::: PAGE TEXT :::
- Born: 30 November 1938 Pessac, Gironde, France
- Died: 5 November 1981 (aged 42) Paris, France
- Occupations: Film director, editor
- Years active: 1961–1980

= Jean Eustache =

French filmmaker (1938–1981)

Jean Eustache (/fr/; 30 November 1938 - 5 November 1981) was a French film director and editor. During his short career, he completed numerous short films, in addition to a pair of highly regarded features, of which the first, The Mother and the Whore, is considered a key work of post-Nouvelle Vague French cinema.

In his obituary for Eustache, the critic Serge Daney wrote:In the thread of the desolate 70s, his films succeeded one another, always unforeseen, without a system, without a gap: film-rivers, short films, TV programs, hyperreal fiction. Each film went to the end of its material, from real to fictional sorrow. It was impossible for him to go against it, to calculate, to take cultural success into account, impossible for this theoretician of seduction to seduce an audience.

Jim Jarmusch dedicated his 2005 film Broken Flowers to Eustache.

==Biography==
Eustache was born in Pessac, Gironde, France, into a working class family. Relatively little information exists about Eustache's life prior to the time he became a member of the Cahiers du cinéma coterie in the late 1950s, though it is known that he was largely self-educated and worked in the railroad service prior to becoming a filmmaker. Information suggests that the mystery surrounding his youth was intentional, with sources stating that "during his lifetime Eustache published little information about his early years, indicating that he felt no nostalgia for an unhappy childhood."

Though not a member of the Nouvelle Vague, Eustache maintained ties to it, appearing as an actor in Jean-Luc Godard's Week End and editing Luc Moullet's Une aventure de Billy le Kid, which starred Jean-Pierre Léaud (the lead in Eustache's The Mother and the Whore).
::: DATA EXCERPTS :::
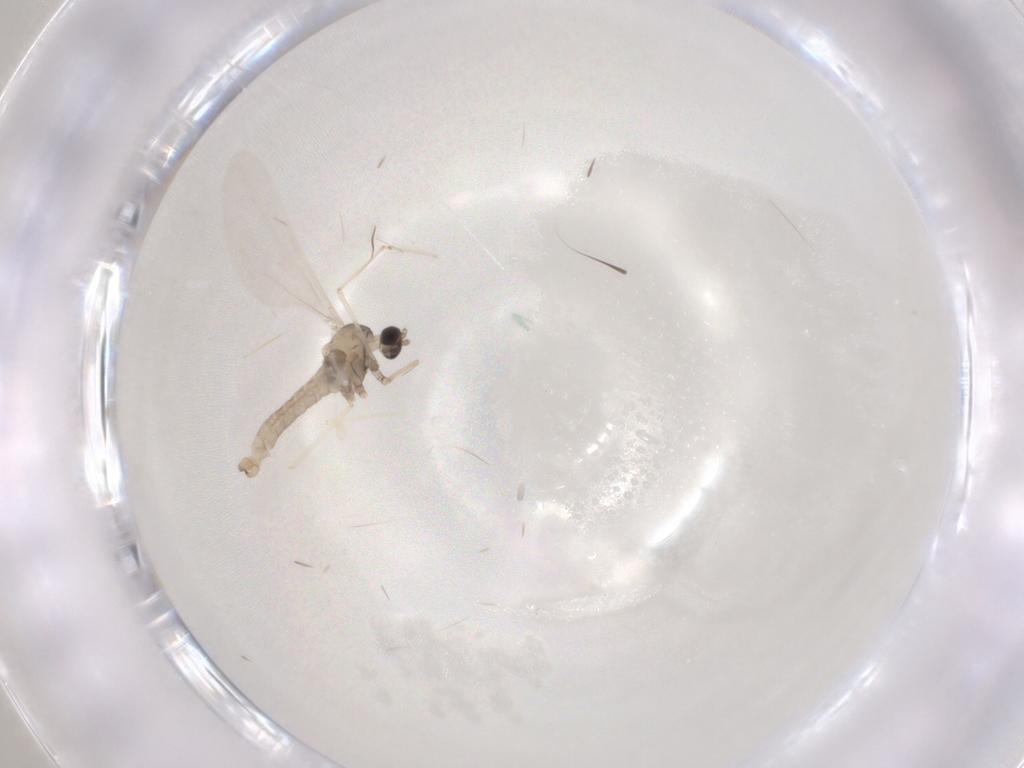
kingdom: Animalia
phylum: Arthropoda
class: Insecta
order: Diptera
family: Cecidomyiidae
:::
YOUR GOAL = According to the page on Jean Eustache, where did he work before becoming a filmmaker?

TASK OUTPUT = In the railroad service.